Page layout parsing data

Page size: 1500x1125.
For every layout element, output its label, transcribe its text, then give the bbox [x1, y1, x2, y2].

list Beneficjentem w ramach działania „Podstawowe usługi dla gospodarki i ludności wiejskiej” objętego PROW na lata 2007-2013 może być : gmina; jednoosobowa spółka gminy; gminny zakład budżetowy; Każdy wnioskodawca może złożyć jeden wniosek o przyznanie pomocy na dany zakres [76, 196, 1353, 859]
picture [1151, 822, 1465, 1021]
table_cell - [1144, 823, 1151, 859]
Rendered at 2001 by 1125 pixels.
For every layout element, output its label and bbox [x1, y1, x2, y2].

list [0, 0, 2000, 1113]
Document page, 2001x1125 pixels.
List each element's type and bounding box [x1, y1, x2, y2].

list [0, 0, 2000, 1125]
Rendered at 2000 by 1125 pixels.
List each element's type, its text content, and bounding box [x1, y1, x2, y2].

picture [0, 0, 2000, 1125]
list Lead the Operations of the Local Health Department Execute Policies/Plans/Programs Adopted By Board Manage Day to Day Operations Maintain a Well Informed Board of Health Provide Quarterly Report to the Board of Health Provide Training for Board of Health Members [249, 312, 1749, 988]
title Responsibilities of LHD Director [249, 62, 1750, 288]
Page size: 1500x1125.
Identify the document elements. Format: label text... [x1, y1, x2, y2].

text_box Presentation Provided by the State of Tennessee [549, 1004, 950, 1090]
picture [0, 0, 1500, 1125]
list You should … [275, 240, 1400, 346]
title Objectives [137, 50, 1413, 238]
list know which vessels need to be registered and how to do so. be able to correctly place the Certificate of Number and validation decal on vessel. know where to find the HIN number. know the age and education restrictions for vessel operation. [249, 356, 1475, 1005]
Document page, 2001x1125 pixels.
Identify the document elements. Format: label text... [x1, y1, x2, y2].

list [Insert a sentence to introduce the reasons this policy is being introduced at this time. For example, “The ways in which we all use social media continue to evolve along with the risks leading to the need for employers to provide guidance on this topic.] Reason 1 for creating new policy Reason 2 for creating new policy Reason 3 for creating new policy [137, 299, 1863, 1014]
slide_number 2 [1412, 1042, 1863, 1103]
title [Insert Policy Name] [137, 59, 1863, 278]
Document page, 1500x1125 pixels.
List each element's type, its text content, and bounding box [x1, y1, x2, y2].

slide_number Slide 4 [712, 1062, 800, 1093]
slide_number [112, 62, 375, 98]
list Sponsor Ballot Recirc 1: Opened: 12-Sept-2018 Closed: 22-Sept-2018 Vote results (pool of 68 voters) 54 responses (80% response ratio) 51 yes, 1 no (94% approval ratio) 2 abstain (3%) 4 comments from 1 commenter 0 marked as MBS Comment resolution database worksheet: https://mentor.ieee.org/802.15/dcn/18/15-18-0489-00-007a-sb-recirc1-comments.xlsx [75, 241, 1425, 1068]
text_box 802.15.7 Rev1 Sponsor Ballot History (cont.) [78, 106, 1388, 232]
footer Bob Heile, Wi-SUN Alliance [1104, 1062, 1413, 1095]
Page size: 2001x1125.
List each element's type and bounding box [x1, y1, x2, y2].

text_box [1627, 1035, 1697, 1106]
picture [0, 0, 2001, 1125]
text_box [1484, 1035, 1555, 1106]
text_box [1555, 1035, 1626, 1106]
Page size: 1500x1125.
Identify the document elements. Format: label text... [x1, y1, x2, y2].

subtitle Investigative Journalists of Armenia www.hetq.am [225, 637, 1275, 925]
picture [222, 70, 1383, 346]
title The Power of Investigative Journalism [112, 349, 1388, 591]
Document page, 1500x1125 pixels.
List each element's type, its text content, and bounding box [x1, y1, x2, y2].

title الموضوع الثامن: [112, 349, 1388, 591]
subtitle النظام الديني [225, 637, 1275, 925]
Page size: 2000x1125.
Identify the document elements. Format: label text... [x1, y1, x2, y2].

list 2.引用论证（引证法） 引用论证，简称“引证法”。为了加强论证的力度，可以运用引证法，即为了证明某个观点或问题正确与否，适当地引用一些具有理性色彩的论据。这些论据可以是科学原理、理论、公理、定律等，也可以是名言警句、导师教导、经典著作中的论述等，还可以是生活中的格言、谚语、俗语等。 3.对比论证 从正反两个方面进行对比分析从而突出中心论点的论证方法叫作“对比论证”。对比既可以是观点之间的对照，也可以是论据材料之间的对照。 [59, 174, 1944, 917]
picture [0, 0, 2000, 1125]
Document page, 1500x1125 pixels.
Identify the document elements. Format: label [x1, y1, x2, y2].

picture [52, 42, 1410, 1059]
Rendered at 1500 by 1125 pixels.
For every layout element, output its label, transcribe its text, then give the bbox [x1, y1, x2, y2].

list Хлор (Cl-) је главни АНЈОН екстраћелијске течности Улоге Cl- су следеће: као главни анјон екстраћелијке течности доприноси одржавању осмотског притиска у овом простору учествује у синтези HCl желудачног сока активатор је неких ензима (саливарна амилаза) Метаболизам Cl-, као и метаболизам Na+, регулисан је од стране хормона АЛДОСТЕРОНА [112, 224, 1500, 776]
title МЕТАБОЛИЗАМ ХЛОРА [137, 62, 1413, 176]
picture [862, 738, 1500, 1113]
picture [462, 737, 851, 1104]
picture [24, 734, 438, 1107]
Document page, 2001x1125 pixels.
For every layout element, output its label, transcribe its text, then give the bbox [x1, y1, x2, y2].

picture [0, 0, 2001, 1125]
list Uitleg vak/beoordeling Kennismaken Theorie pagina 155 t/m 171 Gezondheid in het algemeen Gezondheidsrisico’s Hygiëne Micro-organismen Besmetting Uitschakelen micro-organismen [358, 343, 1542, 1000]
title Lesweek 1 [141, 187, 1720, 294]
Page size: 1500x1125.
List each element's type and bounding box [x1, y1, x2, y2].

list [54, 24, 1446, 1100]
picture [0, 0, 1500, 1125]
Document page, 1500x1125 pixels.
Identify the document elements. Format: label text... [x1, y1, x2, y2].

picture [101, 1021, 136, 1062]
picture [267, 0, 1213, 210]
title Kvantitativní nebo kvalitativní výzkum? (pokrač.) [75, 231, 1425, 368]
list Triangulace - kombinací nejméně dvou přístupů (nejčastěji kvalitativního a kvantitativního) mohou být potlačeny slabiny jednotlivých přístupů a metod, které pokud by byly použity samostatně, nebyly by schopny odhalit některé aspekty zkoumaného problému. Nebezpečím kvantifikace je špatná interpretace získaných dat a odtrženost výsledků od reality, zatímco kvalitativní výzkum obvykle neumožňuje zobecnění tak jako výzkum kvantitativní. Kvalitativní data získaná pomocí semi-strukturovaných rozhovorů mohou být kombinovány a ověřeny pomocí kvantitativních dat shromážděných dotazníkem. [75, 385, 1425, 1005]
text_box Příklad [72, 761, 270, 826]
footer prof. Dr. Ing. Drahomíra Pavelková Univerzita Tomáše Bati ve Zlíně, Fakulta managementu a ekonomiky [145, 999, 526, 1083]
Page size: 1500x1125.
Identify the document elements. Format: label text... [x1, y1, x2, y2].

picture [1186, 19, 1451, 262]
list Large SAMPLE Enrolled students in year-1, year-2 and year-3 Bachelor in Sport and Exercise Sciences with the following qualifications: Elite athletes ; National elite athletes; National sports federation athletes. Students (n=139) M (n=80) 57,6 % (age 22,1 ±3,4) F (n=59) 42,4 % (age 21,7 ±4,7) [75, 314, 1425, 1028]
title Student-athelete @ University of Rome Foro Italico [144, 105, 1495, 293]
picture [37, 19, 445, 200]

#### WHAT THIS TASK INVOLVES
Every line of the data must be reproduced exactly.

#### ANSWER BELOW
Page size: 1500x1125.
For every layout element, output its label, transcribe its text, then give the bbox [x1, y1, x2, y2].

list Beneficjentem w ramach działania „Podstawowe usługi dla gospodarki i ludności wiejskiej” objętego PROW na lata 2007-2013 może być : gmina; jednoosobowa spółka gminy; gminny zakład budżetowy; Każdy wnioskodawca może złożyć jeden wniosek o przyznanie pomocy na dany zakres [76, 196, 1353, 859]
picture [1151, 822, 1465, 1021]
table_cell - [1144, 823, 1151, 859]
Rendered at 2001 by 1125 pixels.
For every layout element, output its label and bbox [x1, y1, x2, y2].

list [0, 0, 2000, 1113]
Document page, 2001x1125 pixels.
List each element's type and bounding box [x1, y1, x2, y2].

list [0, 0, 2000, 1125]
Rendered at 2000 by 1125 pixels.
List each element's type, its text content, and bounding box [x1, y1, x2, y2].

picture [0, 0, 2000, 1125]
list Lead the Operations of the Local Health Department Execute Policies/Plans/Programs Adopted By Board Manage Day to Day Operations Maintain a Well Informed Board of Health Provide Quarterly Report to the Board of Health Provide Training for Board of Health Members [249, 312, 1749, 988]
title Responsibilities of LHD Director [249, 62, 1750, 288]
Page size: 1500x1125.
Identify the document elements. Format: label text... [x1, y1, x2, y2].

text_box Presentation Provided by the State of Tennessee [549, 1004, 950, 1090]
picture [0, 0, 1500, 1125]
list You should … [275, 240, 1400, 346]
title Objectives [137, 50, 1413, 238]
list know which vessels need to be registered and how to do so. be able to correctly place the Certificate of Number and validation decal on vessel. know where to find the HIN number. know the age and education restrictions for vessel operation. [249, 356, 1475, 1005]
Document page, 2001x1125 pixels.
Identify the document elements. Format: label text... [x1, y1, x2, y2].

list [Insert a sentence to introduce the reasons this policy is being introduced at this time. For example, “The ways in which we all use social media continue to evolve along with the risks leading to the need for employers to provide guidance on this topic.] Reason 1 for creating new policy Reason 2 for creating new policy Reason 3 for creating new policy [137, 299, 1863, 1014]
slide_number 2 [1412, 1042, 1863, 1103]
title [Insert Policy Name] [137, 59, 1863, 278]
Document page, 1500x1125 pixels.
List each element's type, its text content, and bounding box [x1, y1, x2, y2].

slide_number Slide 4 [712, 1062, 800, 1093]
slide_number [112, 62, 375, 98]
list Sponsor Ballot Recirc 1: Opened: 12-Sept-2018 Closed: 22-Sept-2018 Vote results (pool of 68 voters) 54 responses (80% response ratio) 51 yes, 1 no (94% approval ratio) 2 abstain (3%) 4 comments from 1 commenter 0 marked as MBS Comment resolution database worksheet: https://mentor.ieee.org/802.15/dcn/18/15-18-0489-00-007a-sb-recirc1-comments.xlsx [75, 241, 1425, 1068]
text_box 802.15.7 Rev1 Sponsor Ballot History (cont.) [78, 106, 1388, 232]
footer Bob Heile, Wi-SUN Alliance [1104, 1062, 1413, 1095]
Page size: 2001x1125.
List each element's type and bounding box [x1, y1, x2, y2].

text_box [1627, 1035, 1697, 1106]
picture [0, 0, 2001, 1125]
text_box [1484, 1035, 1555, 1106]
text_box [1555, 1035, 1626, 1106]
Page size: 1500x1125.
Identify the document elements. Format: label text... [x1, y1, x2, y2].

subtitle Investigative Journalists of Armenia www.hetq.am [225, 637, 1275, 925]
picture [222, 70, 1383, 346]
title The Power of Investigative Journalism [112, 349, 1388, 591]
Document page, 1500x1125 pixels.
List each element's type, its text content, and bounding box [x1, y1, x2, y2].

title الموضوع الثامن: [112, 349, 1388, 591]
subtitle النظام الديني [225, 637, 1275, 925]
Page size: 2000x1125.
Identify the document elements. Format: label text... [x1, y1, x2, y2].

list 2.引用论证（引证法） 引用论证，简称“引证法”。为了加强论证的力度，可以运用引证法，即为了证明某个观点或问题正确与否，适当地引用一些具有理性色彩的论据。这些论据可以是科学原理、理论、公理、定律等，也可以是名言警句、导师教导、经典著作中的论述等，还可以是生活中的格言、谚语、俗语等。 3.对比论证 从正反两个方面进行对比分析从而突出中心论点的论证方法叫作“对比论证”。对比既可以是观点之间的对照，也可以是论据材料之间的对照。 [59, 174, 1944, 917]
picture [0, 0, 2000, 1125]
Document page, 1500x1125 pixels.
Identify the document elements. Format: label [x1, y1, x2, y2].

picture [52, 42, 1410, 1059]
Rendered at 1500 by 1125 pixels.
For every layout element, output its label, transcribe its text, then give the bbox [x1, y1, x2, y2].

list Хлор (Cl-) је главни АНЈОН екстраћелијске течности Улоге Cl- су следеће: као главни анјон екстраћелијке течности доприноси одржавању осмотског притиска у овом простору учествује у синтези HCl желудачног сока активатор је неких ензима (саливарна амилаза) Метаболизам Cl-, као и метаболизам Na+, регулисан је од стране хормона АЛДОСТЕРОНА [112, 224, 1500, 776]
title МЕТАБОЛИЗАМ ХЛОРА [137, 62, 1413, 176]
picture [862, 738, 1500, 1113]
picture [462, 737, 851, 1104]
picture [24, 734, 438, 1107]
Document page, 2001x1125 pixels.
For every layout element, output its label, transcribe its text, then give the bbox [x1, y1, x2, y2].

picture [0, 0, 2001, 1125]
list Uitleg vak/beoordeling Kennismaken Theorie pagina 155 t/m 171 Gezondheid in het algemeen Gezondheidsrisico’s Hygiëne Micro-organismen Besmetting Uitschakelen micro-organismen [358, 343, 1542, 1000]
title Lesweek 1 [141, 187, 1720, 294]
Page size: 1500x1125.
List each element's type and bounding box [x1, y1, x2, y2].

list [54, 24, 1446, 1100]
picture [0, 0, 1500, 1125]
Document page, 1500x1125 pixels.
Identify the document elements. Format: label text... [x1, y1, x2, y2].

picture [101, 1021, 136, 1062]
picture [267, 0, 1213, 210]
title Kvantitativní nebo kvalitativní výzkum? (pokrač.) [75, 231, 1425, 368]
list Triangulace - kombinací nejméně dvou přístupů (nejčastěji kvalitativního a kvantitativního) mohou být potlačeny slabiny jednotlivých přístupů a metod, které pokud by byly použity samostatně, nebyly by schopny odhalit některé aspekty zkoumaného problému. Nebezpečím kvantifikace je špatná interpretace získaných dat a odtrženost výsledků od reality, zatímco kvalitativní výzkum obvykle neumožňuje zobecnění tak jako výzkum kvantitativní. Kvalitativní data získaná pomocí semi-strukturovaných rozhovorů mohou být kombinovány a ověřeny pomocí kvantitativních dat shromážděných dotazníkem. [75, 385, 1425, 1005]
text_box Příklad [72, 761, 270, 826]
footer prof. Dr. Ing. Drahomíra Pavelková Univerzita Tomáše Bati ve Zlíně, Fakulta managementu a ekonomiky [145, 999, 526, 1083]
Page size: 1500x1125.
Identify the document elements. Format: label text... [x1, y1, x2, y2].

picture [1186, 19, 1451, 262]
list Large SAMPLE Enrolled students in year-1, year-2 and year-3 Bachelor in Sport and Exercise Sciences with the following qualifications: Elite athletes ; National elite athletes; National sports federation athletes. Students (n=139) M (n=80) 57,6 % (age 22,1 ±3,4) F (n=59) 42,4 % (age 21,7 ±4,7) [75, 314, 1425, 1028]
title Student-athelete @ University of Rome Foro Italico [144, 105, 1495, 293]
picture [37, 19, 445, 200]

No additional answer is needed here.